Zitat von sysopIm zweiten Anlauf haben die US-Parlamentarier ein milliardenschweres Rettungspaket auf den Weg gebracht. Ist das die Lösung für die weltweite Finanzkrise?
Ist das eine Scherzfrage?
systemfeind 03.10.2008
2. ja doch
Zitat von sysopIm zweiten Anlauf haben die US-Parlamentarier ein milliardenschweres Rettungspaket auf den Weg gebracht. Ist das die Lösung für die weltweite Finanzkrise?

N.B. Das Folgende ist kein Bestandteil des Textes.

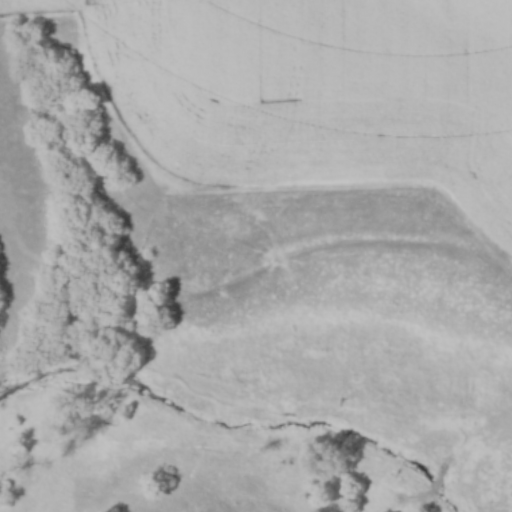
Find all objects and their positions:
river: (235, 426)
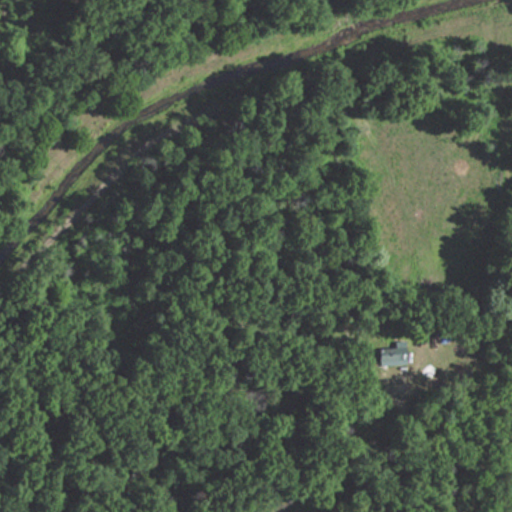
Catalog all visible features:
building: (390, 352)
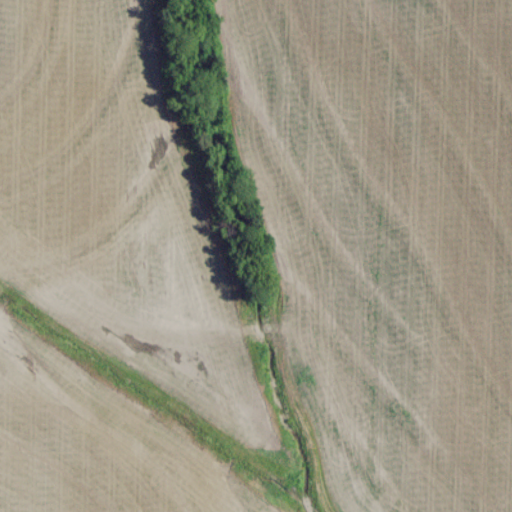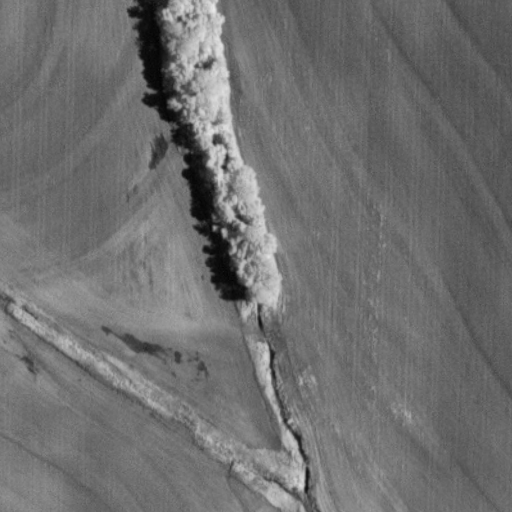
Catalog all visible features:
crop: (105, 179)
crop: (388, 231)
crop: (97, 452)
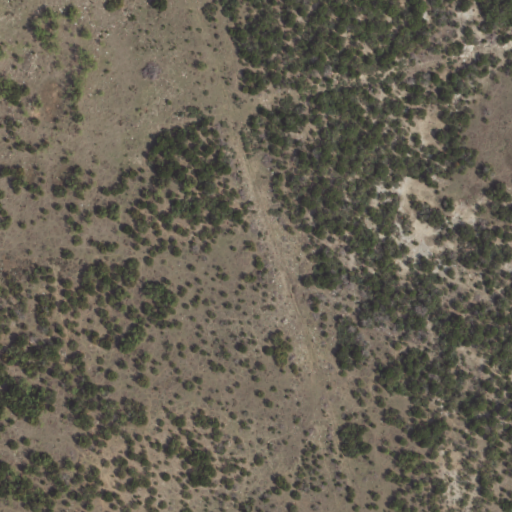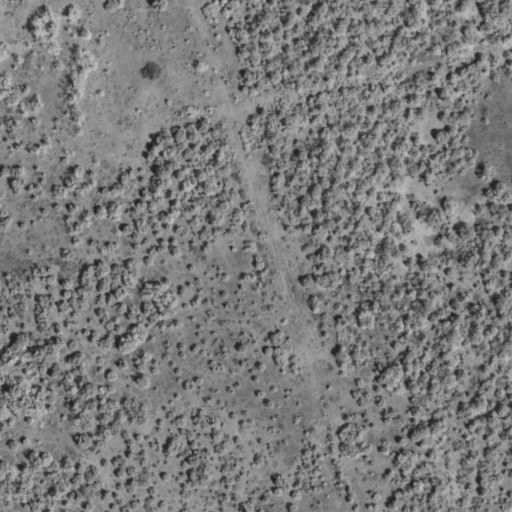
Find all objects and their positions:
road: (238, 253)
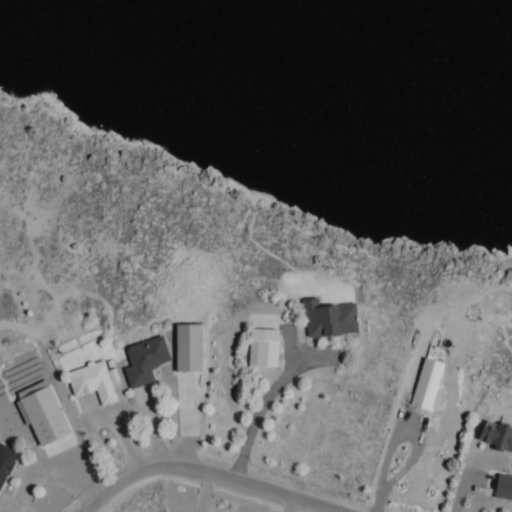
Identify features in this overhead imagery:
building: (320, 321)
building: (178, 348)
building: (250, 349)
building: (131, 362)
building: (79, 384)
building: (494, 437)
building: (1, 455)
road: (204, 479)
building: (499, 486)
building: (40, 501)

http://www.finanzen.net/aktien/Hypo_Real_Estate-Aktie 7,62 ... (€) na jedenfalls löst es meine Finanzkrise, mein Depot dreht ins +
Danol 03.10.2008
3.
Das ist keine Lösung sondern nur ein weiterer Aufschub der Beschäftigung mit grundsätzlichen Fehlern in der Architektur des Finanzsystems selber. Aber Symptomdokterei gehört in der Politik ja zum guten Ton, Suche nach und beseitigung von Ursachen nicht.
fsiggi2 03.10.2008
4. Dow im Sturzflug
Direkt nach der Abstimmung crasht der Dow 200 Punkte. Sagt alles. Auch die Amerikaner sind laut CNN extrem sauer. Werden interessante Wahlen.
ender, 03.10.2008
5.
Zitat von sysopIm zweiten Anlauf haben die US-Parlamentarier ein milliardenschweres Rettungspaket auf den Weg gebracht. Ist das die Lösung für die weltweite Finanzkrise?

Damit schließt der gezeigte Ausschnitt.